I try to speak, but my mouth is dry as bone.
Wyatt’s gaze flickers over me—quick, calculating, almost bored. He says nothing. He doesn’t need to.
The Councilor looks like he wants to crawl into his own robe and die, but he reads the next name with a forced solemnity. Just like that, I am dismissed.
I have never been dismissed before. I don’t know what to do with my hands, my feet, my face. There’s a ripple of laughter somewhere behind me, quickly shushed, but it stings all the same.
I am supposed to step aside. I can barely move.
But something else is happening. Beneath the humiliation is a different burn—a recognition, sharp and awful, that the Everhart pack’s scents mesh with mine in a way I wasn’t prepared for. Campfire and apples, pine sap and honey, even the storm-bright ocean of the youngest one. It’s as if my body, traitor that it is, knows something my mind refuses to admit.
I stare right at Ranier, let the anger show in my eyes, and he stares right back. He looks almost… impressed? No, that can’t be right.
Bastion winks at me. The urge to claw his face is nearly overwhelming.
Wyatt—Wyatt won’t meet my gaze at all, as if the outcome was decided before the night even began.
I square my shoulders. My scent floods out, unbidden, a flash of cotton candy so strong it wipes the smile off Bastion’s face. Ranier’s nostrils flare. The entire front row shudders, and for a brief, giddy second, the balance of power shifts.
I turn on my heel and walk, not toward the back of the hall, but past the pack itself, making them see me, making them remember the girl they humiliated. My head is high. My heart is lava.
Eloise catches my hand as I pass. Her eyes are wide, wild, half in awe and half in terror. I squeeze back—too hard, maybe, but she doesn’t let go.
I hear my parents somewhere behind me, my mother’s sharp intake of breath, my father’s muttered oath. I don’t look back.
I keep walking, through the air that’s still vibrating with the aftershocks of my rejection, through the crowd that’s already starting to churn with gossip and re-calculation. I keep walking because I am not afraid of them—not Ranier, not Bastion, not even Wyatt, who can’t look at me but who, I suspect, already knows how this story ends.
I am not the first omega to be rejected by the Everhart pack. But I will be the last.
CHAPTER 4
Bastion
When the selectionis over and the last poor omega has run her gauntlet, we’re herded out of the grand chamber and back into Everhart Pack’s private personal suite. Which is funny, because even with the heavy oak door closed, everyone knows exactly what’s happening inside. The three of us—Ranier, Wyatt, and myself—are slumped across the velvet benches, each feigning composure in our own way.
Ranier is prowling, hands shoved so deep in his trouser pockets it’s a wonder he hasn’t torn the lining. He’s muttering to himself in short, vicious syllables I can’t quite catch. The angle of his jaw says he’s replaying our moment on the dais, frame by frame, trying to find an edit where he doesn’t look like a bastard.
Wyatt’s in the bay window. He’s got his legs kicked up on the marble sill and he’s scrolling his phone with glazed eyes and his thumb flicking the screen over and over. The blue glow from his screen paints the hollows of his face, making his freckles stand out like constellations. Every few seconds he looks up, gaze flicking to me, then back to the phone. He’s waiting for the next move.
And me? I’m pouring myself a glass of the worst scotch Ravencroft Hall could justify. I down it in one go and pouranother. My tongue is still sweet with cotton candy, but underneath it burns the bitter aftertaste of public spectacle. I shouldn’t care, but my hands are still unsteady and I catch myself grinding my teeth.
“Next time,” Ranier says, finally, “they can at least give us candidates who aren’t in it for the free tuition and some generic headline. Fuck’s sake. We’re not a rescue operation.”

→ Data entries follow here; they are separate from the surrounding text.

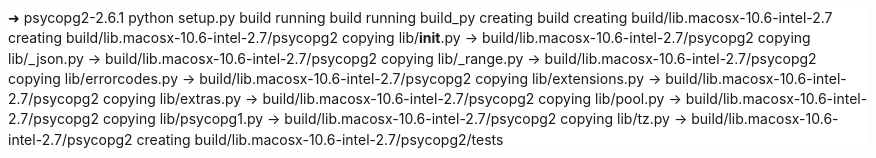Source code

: ➜  psycopg2<span class="token operator">-</span><span class="token number">2.6</span><span class="token punctuation">.</span><span class="token number">1</span>  python setup<span class="token punctuation">.</span>py build
running build
running build_py
creating build
creating build<span class="token operator">/</span>lib<span class="token punctuation">.</span>macosx<span class="token operator">-</span><span class="token number">10.6</span><span class="token operator">-</span>intel<span class="token operator">-</span><span class="token number">2.7</span>
creating build<span class="token operator">/</span>lib<span class="token punctuation">.</span>macosx<span class="token operator">-</span><span class="token number">10.6</span><span class="token operator">-</span>intel<span class="token operator">-</span><span class="token number">2.7</span><span class="token operator">/</span>psycopg2
copying lib<span class="token operator">/</span>__init__<span class="token punctuation">.</span>py <span class="token punctuation">-&gt;</span> build<span class="token operator">/</span>lib<span class="token punctuation">.</span>macosx<span class="token operator">-</span><span class="token number">10.6</span><span class="token operator">-</span>intel<span class="token operator">-</span><span class="token number">2.7</span><span class="token operator">/</span>psycopg2
copying lib<span class="token operator">/</span>_json<span class="token punctuation">.</span>py <span class="token punctuation">-&gt;</span> build<span class="token operator">/</span>lib<span class="token punctuation">.</span>macosx<span class="token operator">-</span><span class="token number">10.6</span><span class="token operator">-</span>intel<span class="token operator">-</span><span class="token number">2.7</span><span class="token operator">/</span>psycopg2
copying lib<span class="token operator">/</span>_range<span class="token punctuation">.</span>py <span class="token punctuation">-&gt;</span> build<span class="token operator">/</span>lib<span class="token punctuation">.</span>macosx<span class="token operator">-</span><span class="token number">10.6</span><span class="token operator">-</span>intel<span class="token operator">-</span><span class="token number">2.7</span><span class="token operator">/</span>psycopg2
copying lib<span class="token operator">/</span>errorcodes<span class="token punctuation">.</span>py <span class="token punctuation">-&gt;</span> build<span class="token operator">/</span>lib<span class="token punctuation">.</span>macosx<span class="token operator">-</span><span class="token number">10.6</span><span class="token operator">-</span>intel<span class="token operator">-</span><span class="token number">2.7</span><span class="token operator">/</span>psycopg2
copying lib<span class="token operator">/</span>extensions<span class="token punctuation">.</span>py <span class="token punctuation">-&gt;</span> build<span class="token operator">/</span>lib<span class="token punctuation">.</span>macosx<span class="token operator">-</span><span class="token number">10.6</span><span class="token operator">-</span>intel<span class="token operator">-</span><span class="token number">2.7</span><span class="token operator">/</span>psycopg2
copying lib<span class="token operator">/</span>extras<span class="token punctuation">.</span>py <span class="token punctuation">-&gt;</span> build<span class="token operator">/</span>lib<span class="token punctuation">.</span>macosx<span class="token operator">-</span><span class="token number">10.6</span><span class="token operator">-</span>intel<span class="token operator">-</span><span class="token number">2.7</span><span class="token operator">/</span>psycopg2
copying lib<span class="token operator">/</span>pool<span class="token punctuation">.</span>py <span class="token punctuation">-&gt;</span> build<span class="token operator">/</span>lib<span class="token punctuation">.</span>macosx<span class="token operator">-</span><span class="token number">10.6</span><span class="token operator">-</span>intel<span class="token operator">-</span><span class="token number">2.7</span><span class="token operator">/</span>psycopg2
copying lib<span class="token operator">/</span>psycopg1<span class="token punctuation">.</span>py <span class="token punctuation">-&gt;</span> build<span class="token operator">/</span>lib<span class="token punctuation">.</span>macosx<span class="token operator">-</span><span class="token number">10.6</span><span class="token operator">-</span>intel<span class="token operator">-</span><span class="token number">2.7</span><span class="token operator">/</span>psycopg2
copying lib<span class="token operator">/</span>tz<span class="token punctuation">.</span>py <span class="token punctuation">-&gt;</span> build<span class="token operator">/</span>lib<span class="token punctuation">.</span>macosx<span class="token operator">-</span><span class="token number">10.6</span><span class="token operator">-</span>intel<span class="token operator">-</span><span class="token number">2.7</span><span class="token operator">/</span>psycopg2
creating build<span class="token operator">/</span>lib<span class="token punctuation">.</span>macosx<span class="token operator">-</span><span class="token number">10.6</span><span class="token operator">-</span>intel<span class="token operator">-</span><span class="token number">2.7</span><span class="token operator">/</span>psycopg2<span class="token operator">/</span>tests
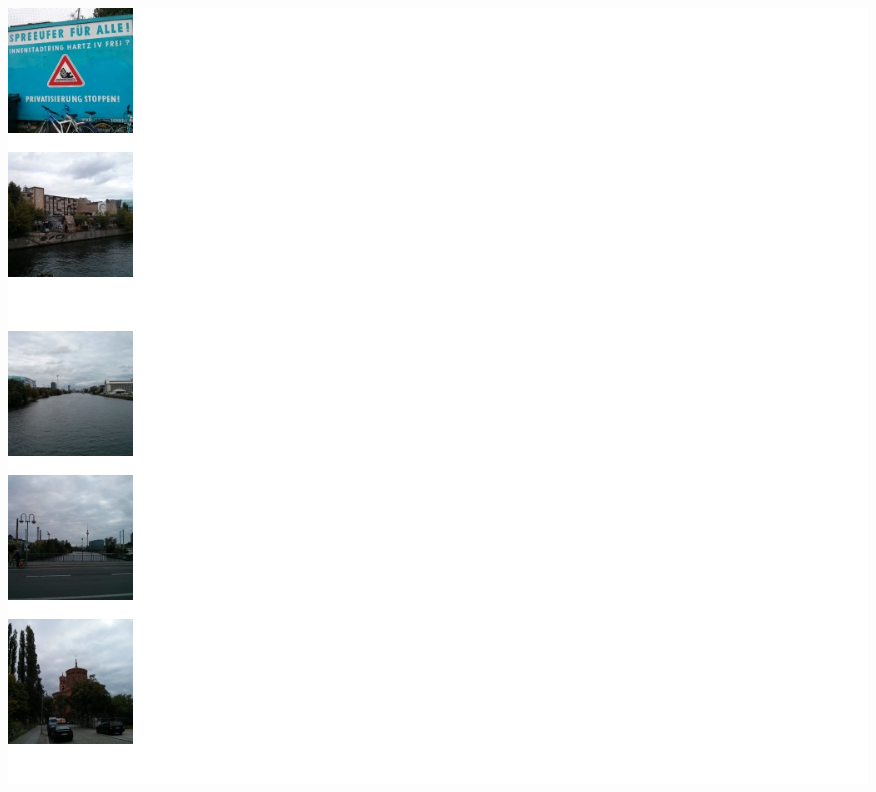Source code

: <img alt="" class="attachment-thumbnail size-thumbnail" decoding="async" height="125" loading="lazy" src="images/IMG_20130923_163850.resized-150x150.jpg" width="125"/>
</dt></dl><dl class="gallery-item">
<dt class="gallery-icon landscape">
<img alt="" class="attachment-thumbnail size-thumbnail" decoding="async" height="125" loading="lazy" src="images/IMG_20130923_164350.resized-150x150.jpg" width="125"/>
</dt></dl><br style="clear: both"/><dl class="gallery-item">
<dt class="gallery-icon landscape">
<img alt="" class="attachment-thumbnail size-thumbnail" decoding="async" height="125" loading="lazy" src="images/IMG_20130923_164353.resized-150x150.jpg" width="125"/>
</dt></dl><dl class="gallery-item">
<dt class="gallery-icon landscape">
<img alt="" class="attachment-thumbnail size-thumbnail" decoding="async" height="125" loading="lazy" src="images/IMG_20130923_164358.resized-150x150.jpg" width="125"/>
</dt></dl><dl class="gallery-item">
<dt class="gallery-icon landscape">
<img alt="" class="attachment-thumbnail size-thumbnail" decoding="async" height="125" loading="lazy" src="images/IMG_20130923_165747.resized-150x150.jpg" width="125"/>
</dt></dl>
<br style="clear: both"/>
</div>
</p>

Wyatt doesn’t look up. “Your father is going to love that spin. ‘Everhart pack turns down desperate, scent-matched omega out of charity.’ Let me know when you want me to leak it. Might as well steer the narrative.”

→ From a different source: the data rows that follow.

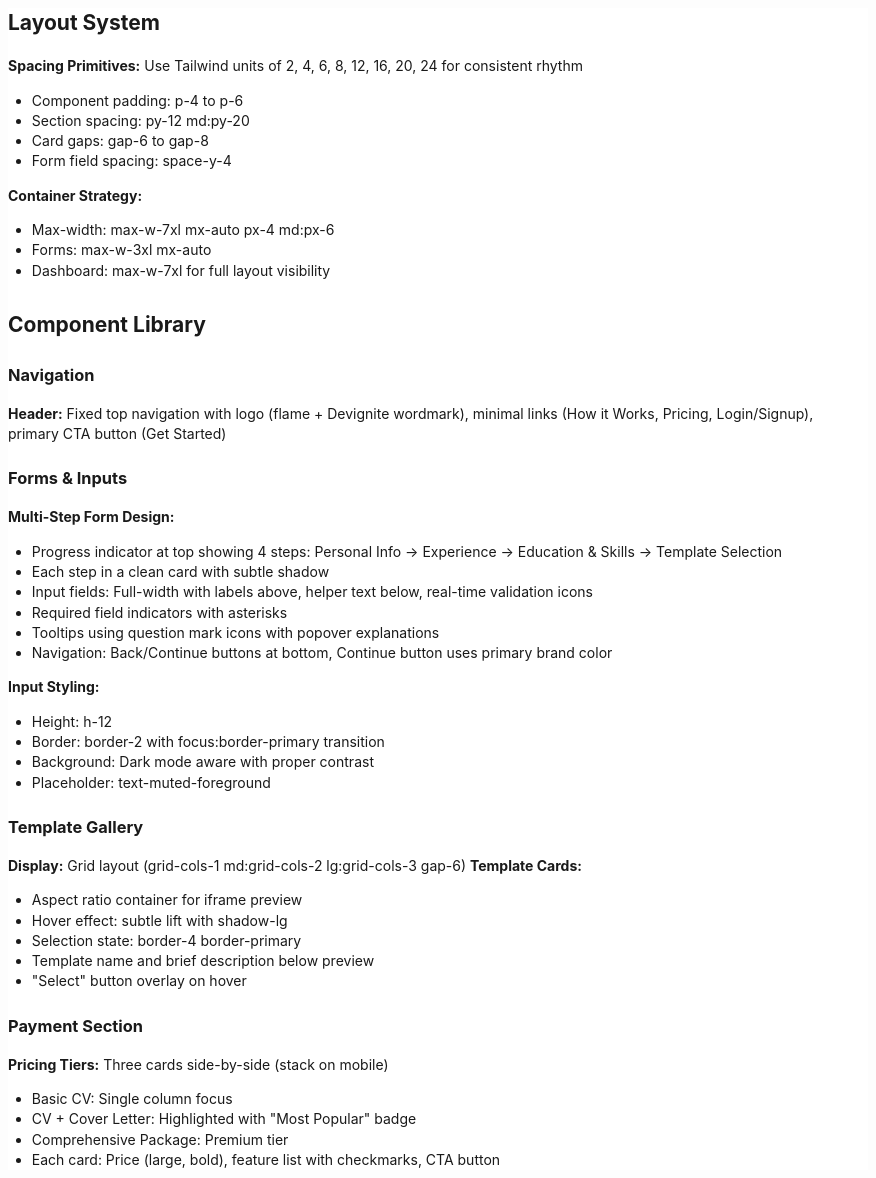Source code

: ## Layout System

**Spacing Primitives:** Use Tailwind units of 2, 4, 6, 8, 12, 16, 20, 24 for consistent rhythm
- Component padding: p-4 to p-6
- Section spacing: py-12 md:py-20
- Card gaps: gap-6 to gap-8
- Form field spacing: space-y-4

**Container Strategy:**
- Max-width: max-w-7xl mx-auto px-4 md:px-6
- Forms: max-w-3xl mx-auto
- Dashboard: max-w-7xl for full layout visibility

## Component Library

### Navigation
**Header:** Fixed top navigation with logo (flame + Devignite wordmark), minimal links (How it Works, Pricing, Login/Signup), primary CTA button (Get Started)

### Forms & Inputs
**Multi-Step Form Design:**
- Progress indicator at top showing 4 steps: Personal Info → Experience → Education & Skills → Template Selection
- Each step in a clean card with subtle shadow
- Input fields: Full-width with labels above, helper text below, real-time validation icons
- Required field indicators with asterisks
- Tooltips using question mark icons with popover explanations
- Navigation: Back/Continue buttons at bottom, Continue button uses primary brand color

**Input Styling:**
- Height: h-12
- Border: border-2 with focus:border-primary transition
- Background: Dark mode aware with proper contrast
- Placeholder: text-muted-foreground

### Template Gallery
**Display:** Grid layout (grid-cols-1 md:grid-cols-2 lg:grid-cols-3 gap-6)
**Template Cards:**
- Aspect ratio container for iframe preview
- Hover effect: subtle lift with shadow-lg
- Selection state: border-4 border-primary
- Template name and brief description below preview
- "Select" button overlay on hover

### Payment Section
**Pricing Tiers:** Three cards side-by-side (stack on mobile)
- Basic CV: Single column focus
- CV + Cover Letter: Highlighted with "Most Popular" badge
- Comprehensive Package: Premium tier
- Each card: Price (large, bold), feature list with checkmarks, CTA button
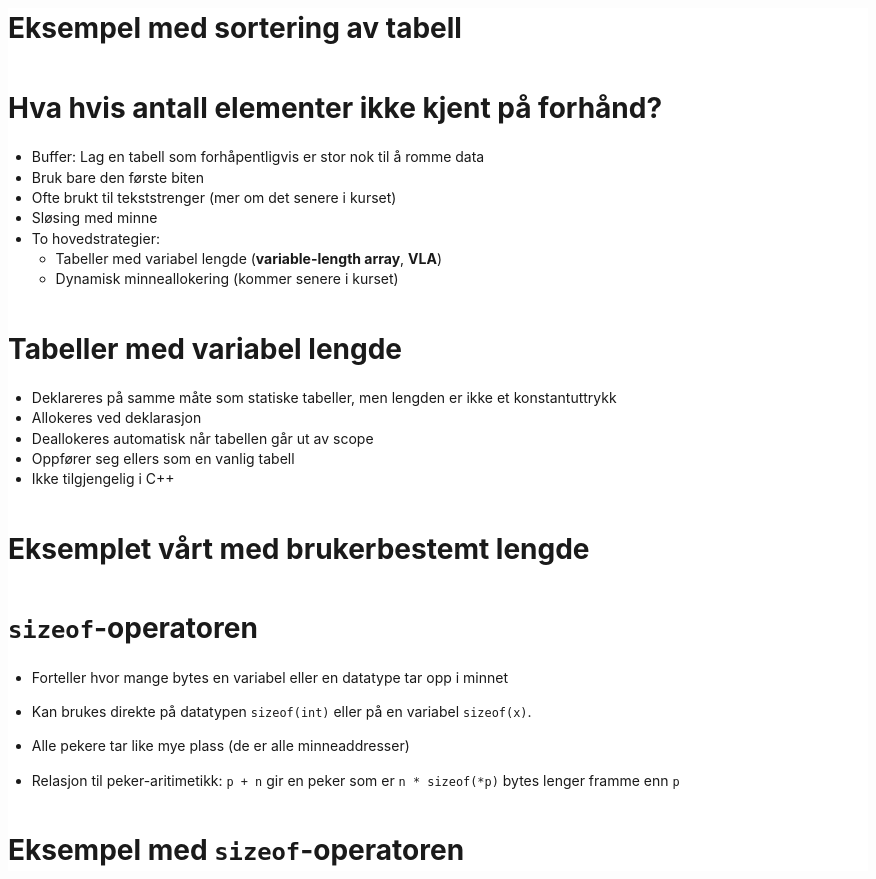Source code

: # Eksempel med sortering av tabell


# Hva hvis antall elementer ikke kjent på forhånd?

*  Buffer: Lag en tabell som forhåpentligvis er stor nok til å romme data
*  Bruk bare den første biten
*  Ofte brukt til tekststrenger (mer om det senere i kurset)
*  Sløsing med minne
*  To hovedstrategier:
   - Tabeller med variabel lengde (**variable-length array**, **VLA**)
   - Dynamisk minneallokering (kommer senere i kurset)

# Tabeller med variabel lengde

* Deklareres på samme måte som statiske tabeller, men lengden er ikke et konstantuttrykk
* Allokeres ved deklarasjon
* Deallokeres automatisk når tabellen går ut av scope
* Oppfører seg ellers som en vanlig tabell
* Ikke tilgjengelig i C++

# Eksemplet vårt med brukerbestemt lengde


# `sizeof`-operatoren

* Forteller hvor mange bytes en variabel eller en datatype tar opp i minnet

* Kan brukes direkte på datatypen `sizeof(int)` eller på en variabel `sizeof(x)`.

* Alle pekere tar like mye plass (de er alle minneaddresser)

* Relasjon til peker-aritimetikk: `p + n` gir en peker som er `n * sizeof(*p)` bytes lenger framme enn `p`

# Eksempel med `sizeof`-operatoren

“Can you not, Whitlock?” Ranier growls. “Some of us have enough on our plate.”
I glance at Wyatt, daring him to escalate.
Wyatt just shrugs. “What? Don’t pretend you’re not following Royals Anonymous. I know you are. Everyone does.”

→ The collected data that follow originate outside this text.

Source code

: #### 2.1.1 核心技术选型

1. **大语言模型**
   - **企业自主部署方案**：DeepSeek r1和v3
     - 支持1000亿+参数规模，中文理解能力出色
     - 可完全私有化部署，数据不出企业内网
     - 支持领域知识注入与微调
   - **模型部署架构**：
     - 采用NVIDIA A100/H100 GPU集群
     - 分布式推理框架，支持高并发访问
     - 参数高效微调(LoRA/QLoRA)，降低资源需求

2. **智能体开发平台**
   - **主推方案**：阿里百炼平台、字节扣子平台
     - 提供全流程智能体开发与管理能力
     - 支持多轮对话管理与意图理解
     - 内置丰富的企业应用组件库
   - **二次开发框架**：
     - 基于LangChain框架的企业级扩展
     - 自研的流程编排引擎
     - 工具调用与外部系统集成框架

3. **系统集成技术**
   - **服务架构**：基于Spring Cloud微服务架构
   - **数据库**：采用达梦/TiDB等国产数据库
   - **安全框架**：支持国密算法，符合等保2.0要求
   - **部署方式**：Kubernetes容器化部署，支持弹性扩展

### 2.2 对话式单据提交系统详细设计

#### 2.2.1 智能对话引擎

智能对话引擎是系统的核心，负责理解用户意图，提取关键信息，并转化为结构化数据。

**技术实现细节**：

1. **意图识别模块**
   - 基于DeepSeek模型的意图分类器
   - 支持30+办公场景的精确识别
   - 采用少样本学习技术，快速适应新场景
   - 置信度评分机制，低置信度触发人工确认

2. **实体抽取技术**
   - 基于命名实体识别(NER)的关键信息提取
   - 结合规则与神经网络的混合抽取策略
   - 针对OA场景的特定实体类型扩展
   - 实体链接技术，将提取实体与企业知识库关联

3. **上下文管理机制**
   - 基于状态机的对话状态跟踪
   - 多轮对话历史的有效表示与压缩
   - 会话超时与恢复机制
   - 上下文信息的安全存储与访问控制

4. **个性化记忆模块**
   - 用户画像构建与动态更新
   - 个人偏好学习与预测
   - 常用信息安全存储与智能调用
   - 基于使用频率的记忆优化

Wyatt’s phone buzzes. He angles it away, but the screen is mirrored in the glass: a new tip about Emery Grey, already making the rounds.
I laugh, low and mean. “At least they got my best angle.” I point at the photo—me, smirking as Ranier publicly crushes a girl’s future in three words or less.
He doesn’t laugh. “You looked like a smug asshole, Bastion.”
“Better than looking like I’m about to piss myself,” I retort. “You flinched. Cameras caught it.”